Goldsmith was so prolific that a comprehensive study of his masterworks could occupy the span of years. One lightly studied but sumptuous score is Medicine Man (1992). The film concerns two research scientists searching for a cure for cancer in the Amazon jungle. On album, the cue called “The Trees” is one of Goldsmith’s finest. It begins as a playful melody on violin, accented by harp and piano. Then, with a cymbal crash, the melody rises to a gorgeous crescendo. The rainforest is given sweeping orchestral voice.
Another forgotten gem in Goldsmith’s oeuvre is his music for The Russia House (1990), an adaptation of a John Le Carré novel. The film’s spy games between the Soviet Union, England, and the United States are underscored by jazz. The saxophone sizzles, the bass rumbles, and the violins pine. Every shade of gray in Le Carré’s world is evident.
Goldsmith could score films of military conquest, space exploration, and superheroism. He could also write music for jibes and giggles. His penultimate score was for Looney Tunes: Back in Action (2003).
Goldsmith’s taste in humor was broad and conducive to storytelling. According to Film Score Monthly, he once described an occasion when producers balked at his music at a preview screening. “When the producers asked what might be wrong with the film, they eventually concluded that it was the fact that the music was written in a minor key. The solution came when the studio (MGM) directed its music department to write no further music with any minor chords!” Another story of his involved “some producer who thought all one had to do to get a French flavored score was to use more French horns!”
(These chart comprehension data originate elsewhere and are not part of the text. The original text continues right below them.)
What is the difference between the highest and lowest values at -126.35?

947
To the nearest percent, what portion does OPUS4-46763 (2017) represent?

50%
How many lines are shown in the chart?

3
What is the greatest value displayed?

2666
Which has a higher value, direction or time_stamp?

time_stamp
Goldsmith’s talent and productivity inspired respect and perhaps a little awe from colleagues. Director Joe Dante, nine-time collaborator with Goldsmith, recalled, “I don’t know if I’ve worked with any geniuses in this business, but if I have, it would be Jerry. The scope and breadth of what Jerry achieved in his career is just phenomenal. He was the luckiest find I ever made in movies. He was just so brilliant.” Henry Mancini, himself a virtuoso composer known for his Pink Panther theme, said of Goldsmith: “He has instilled two things in his colleagues in this town. One is, he keeps us honest, and the other one is, he scares the hell out of us.”
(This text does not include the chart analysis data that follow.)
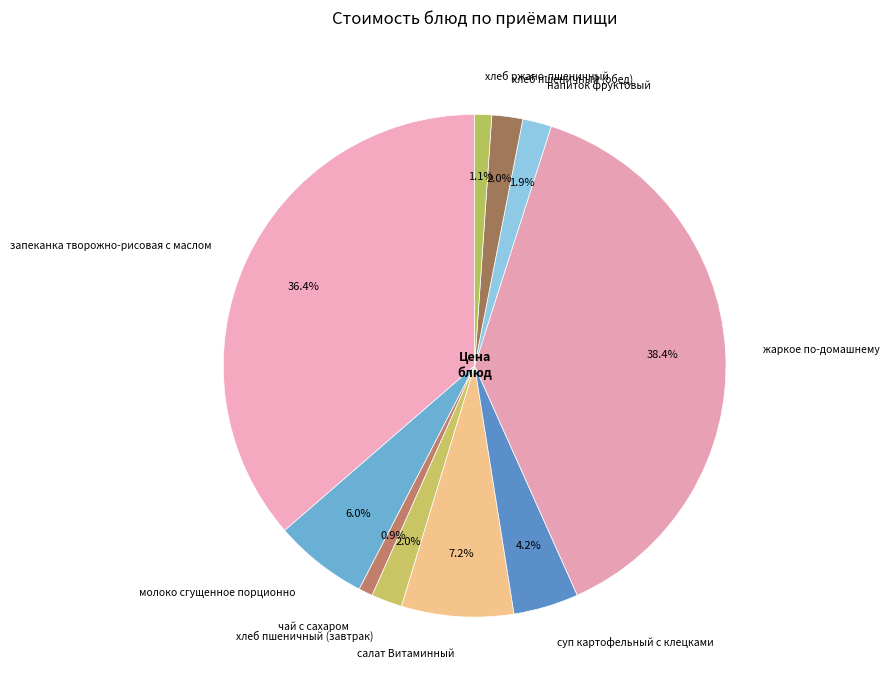

Which category has the biggest portion of the pie?

жаркое по-домашнему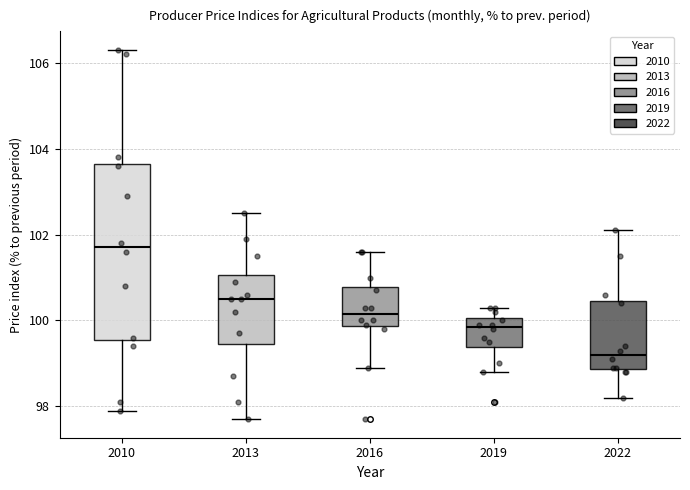

Which box is the tallest, from its lower edge to its upper edge?

2010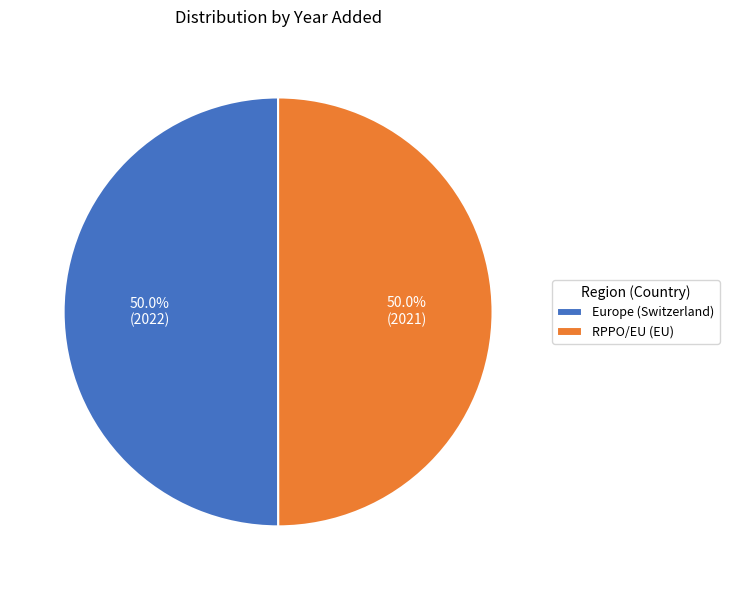

How many slices are in this pie chart?

2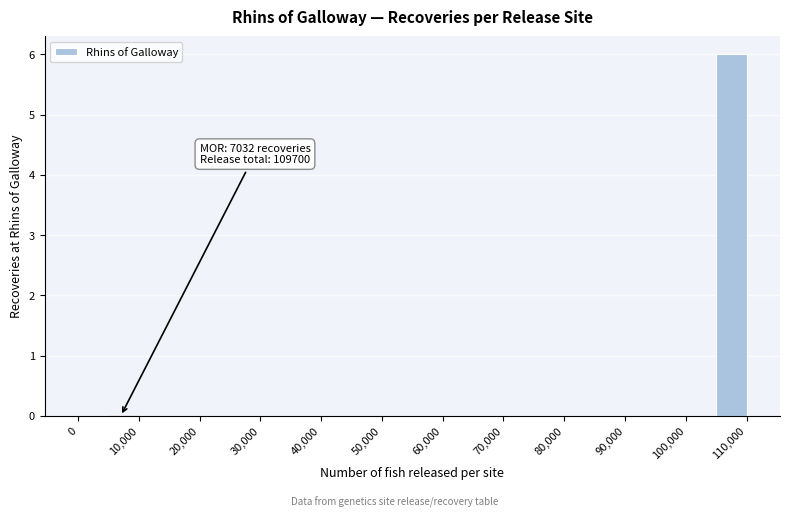

Which range on the x-axis has the tallest bar?

105000 to 110000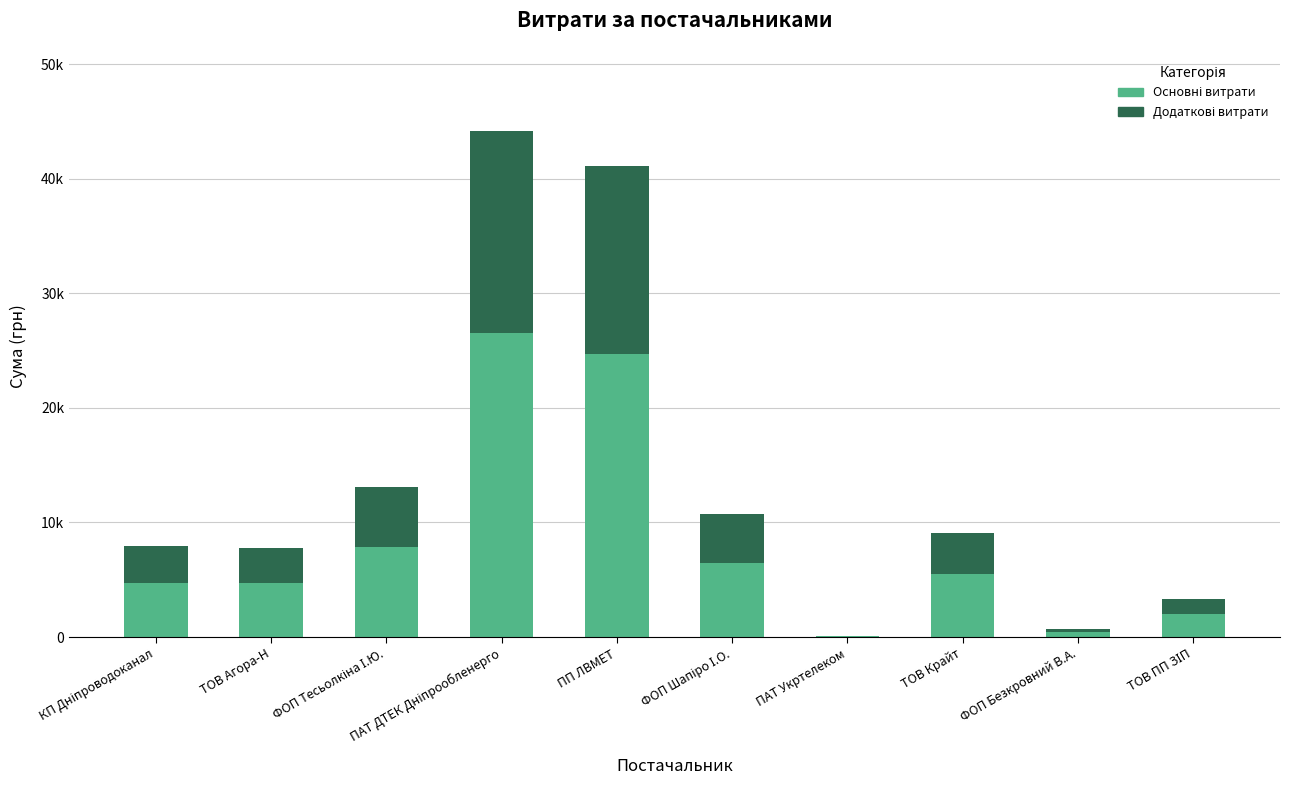

Does the chart contain stacked bars?

Yes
Goldsmith rarely defined his compositional method. Admirers were forced to listen to his music and wonder how and why. When he sat down to write, Goldsmith counted on his emotional intelligence and instincts to lead him to the right music. Of the score for Planet of the Apes (1968), he said, “You have to be careful that the music slides into a scene, plays a scene, enhances a scene, but is not intruding on a scene. And there is a difference. It’s not an intellectual difference, it’s an emotional difference.” On composing QB VII (1974), a TV miniseries about the Holocaust, Goldsmith explained, “I have to go by my instincts in whatever I do. They’re much more reliable than my conscious mind.”
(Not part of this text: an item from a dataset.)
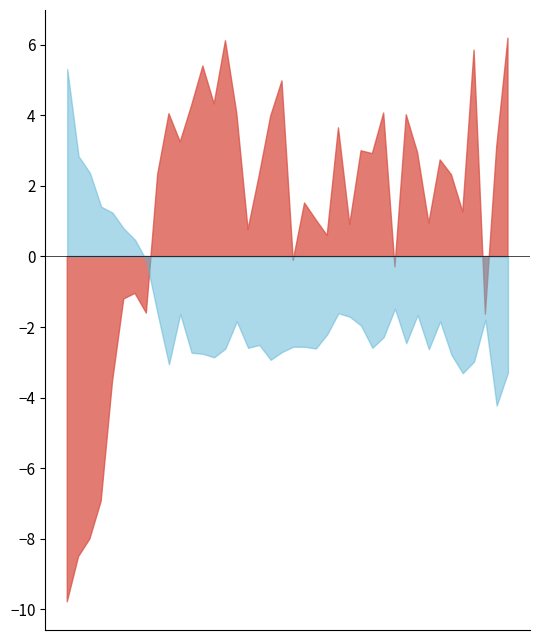

Rank the series at 2023/08/18 00:32 from lowest to highest value.

SDS_P2, SDS_P1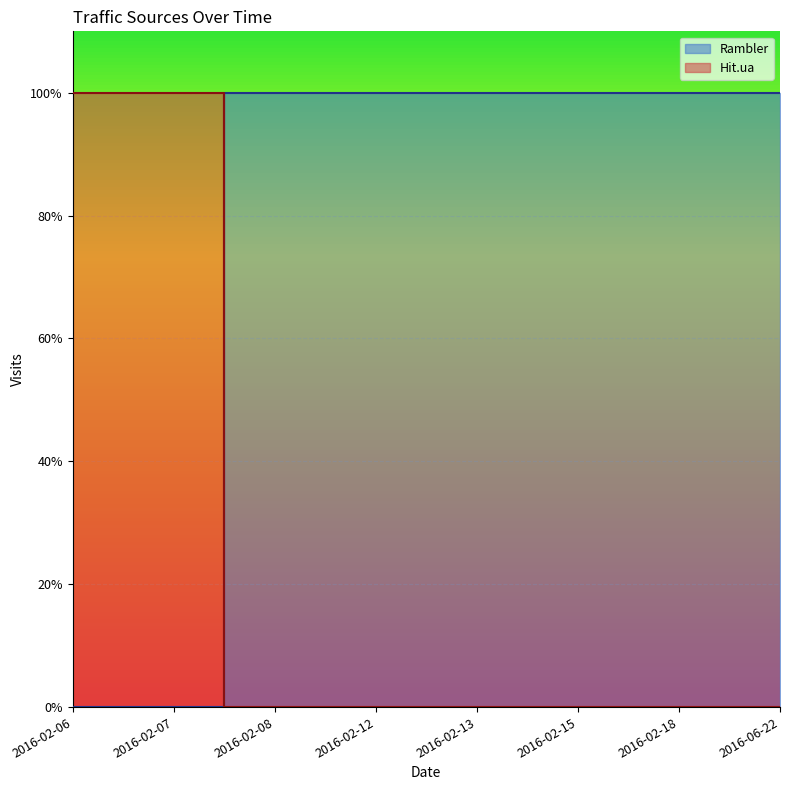

What is the value of the Rambler point at the 8th from the left?

1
Method is for the head; Goldsmith wrote for the heart. He made melodies the way Shakespeare made plays—with vision for life’s multifarious tapestry. Both artists opened wells of tragedy, history, comedy, and romance at the whim of their pen. Shakespeare wrote for the groundings and for the king; Goldsmith scored Bugs Bunny and King Arthur.
Goldsmith excelled at the grandest canvass. He wrote for starships accelerating to light speed and vanishing in a brilliance of white. To journey through his music is to journey without end.